La pellicola con Colin Firth ha conquistato i premi nelle categorie principali: film, regia, attore protagonista e sceneggiatura originale. Il grande sconfitto è stato “The Social Network” che ha portato a casa solo tre statuette: sceneggiatura non originale (Aaron Sorkin), montaggio e la colonna sonora (Trent Reznor).
Dopo la beffa di due anni fa con “Il curioso caso si Benjamin Button”, David Fincher è rimasto ancora una volta a mani vuote, e anche “Il grinta” firmato Coen è rimasto a bocca asciutta. Sorprende invece “Inception” con 4 premi tecnici: fotografia, sonoro, montaggio sonoro ed effetti speciali; quasi come se fosse un “Matrix” del 2011.
Natalie Portman è incoronata miglior attrice per l’incredibile prova nell’oscuro “Il cigno nero” di Darren Aronofsky, e tra i non protagonisti Christian Bale e Melissa Leo per “The fighter” di David o Russel. Miglior scenografia e migliori costumi sono andati ad “Alice in wonderland” di Tim Burton, mentre il miglior film straniero è risultato “In un mondo migliore” di Susanne Bier, e “Toy Story 3” dopo esser stato un grandissimo successo al botteghino è stato premiato come miglior lungometraggio d’animazione e per la miglior canzone.
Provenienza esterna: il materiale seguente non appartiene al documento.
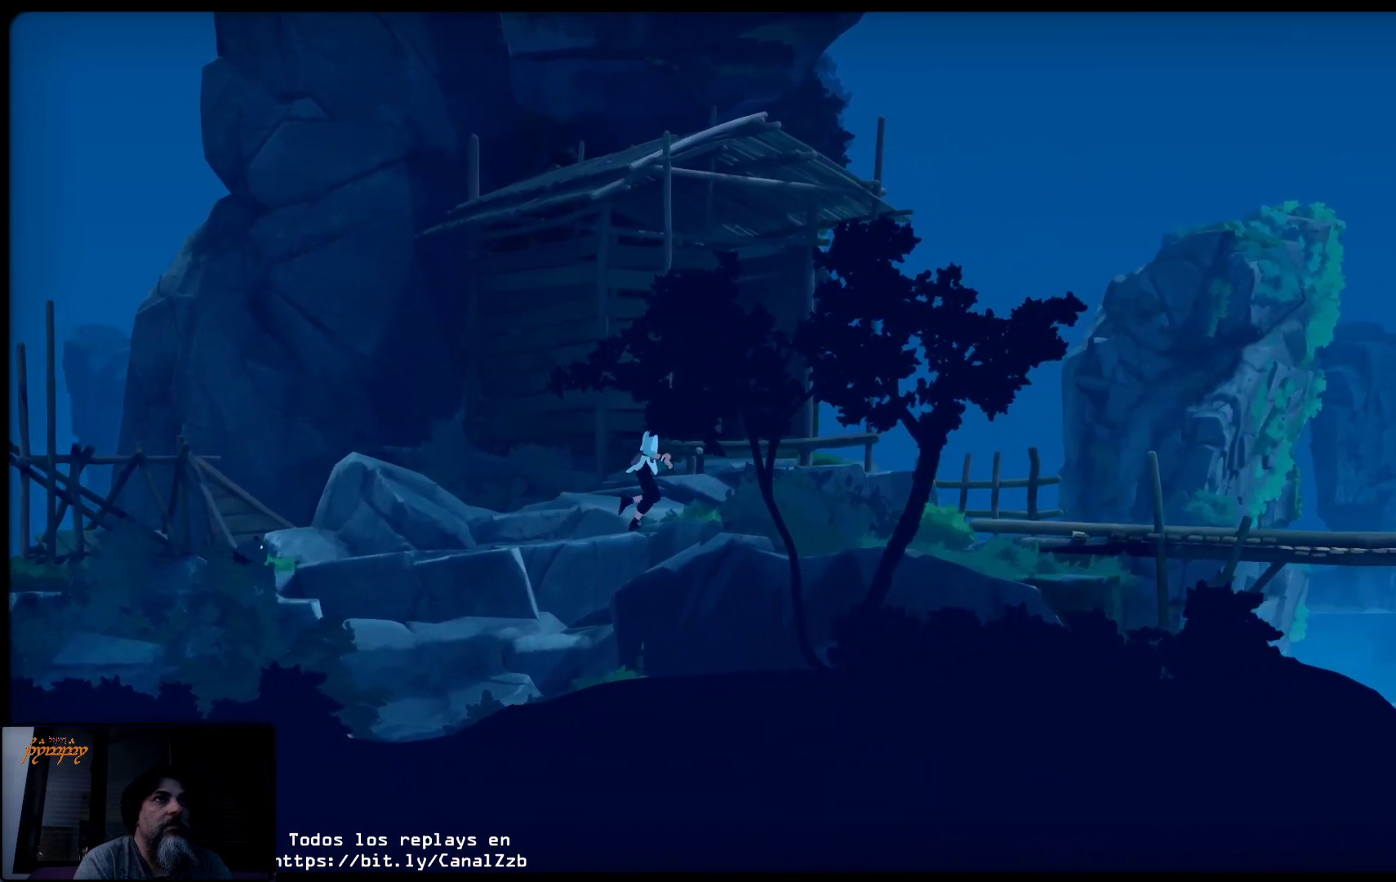
{"buttons": [], "left_stick": "up-right", "right_stick": "center", "events": []}
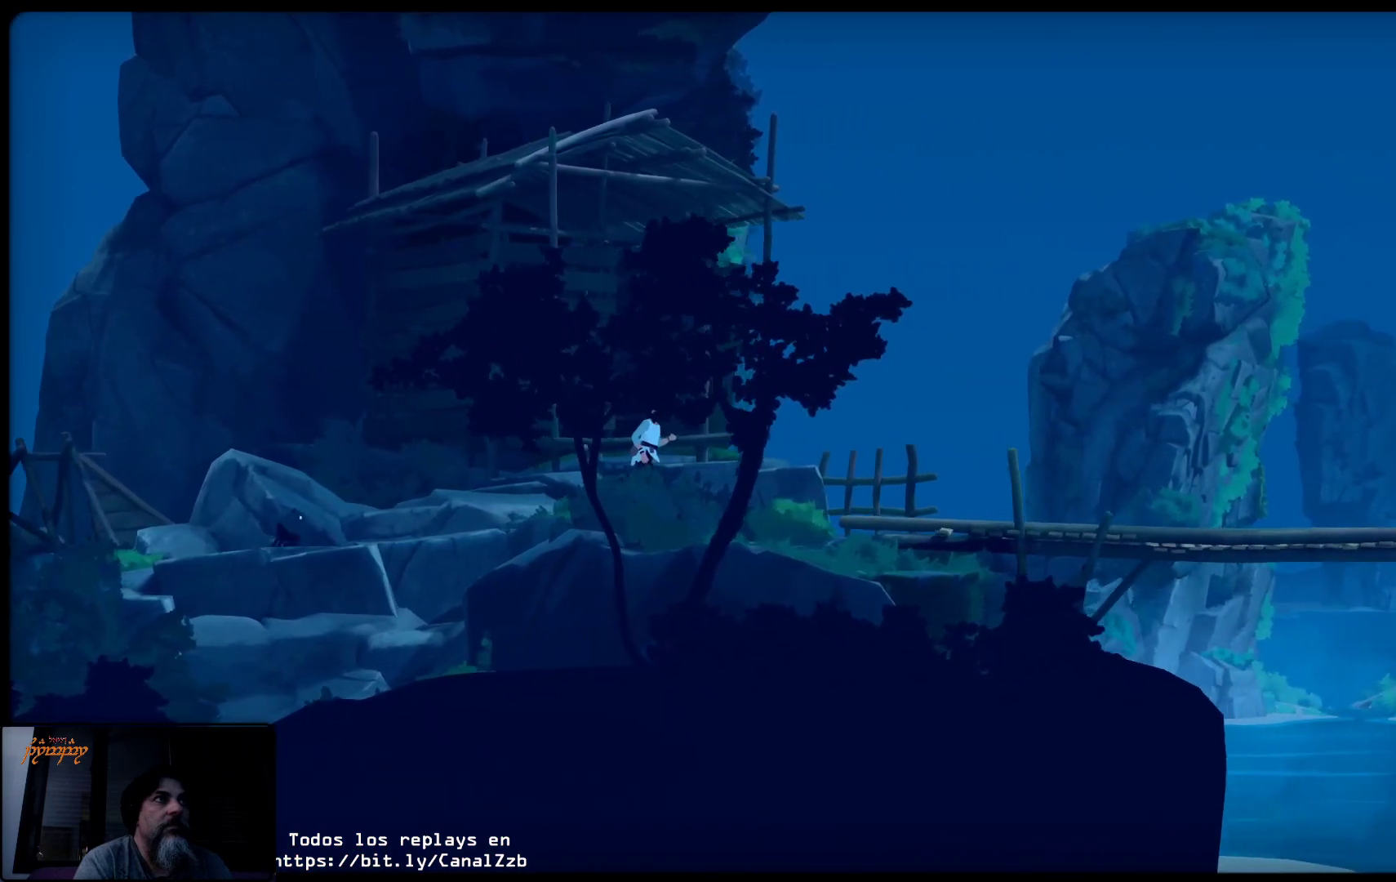
{"buttons": [], "left_stick": "up-right", "right_stick": "center", "events": []}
A presentare la serata sono stati James Franco (tra l’altro candidato come miglior attore per “127 hours” di Danny Boyle) ed Anne Hathaway che hanno intrattenuto con dei simpatici sketch comici in cui venivano presi di mira tra gli altri l’australiano Hugh Jackman e lo stesso Firth, solitamente serioso.
C’è stata anche la consueta clip dedicata alle personalità del cinema scomparse di recente come Blake Edwards, Tony Curtis, Leslie Nielsen, Claude Chabrol, Arthur Penn ed il nostro maestro Mario Monicelli. Questa 83esima edizione degli Academy Awards, è stata abbastanza scontata nell’assegnazione dei premi. 
Personalmente avrei assegnato il premio come miglior attore all’immenso Bardem per la struggente interpretazione di “Biutiful”, e la regia (l’assegnazione ad Hooper è davvero scandalosa) ad Aronofsky o a Fincher. Questo sta ad indicare che i film ricordati nel tempo, spesso non sono stati baciati dall’ambita statuetta.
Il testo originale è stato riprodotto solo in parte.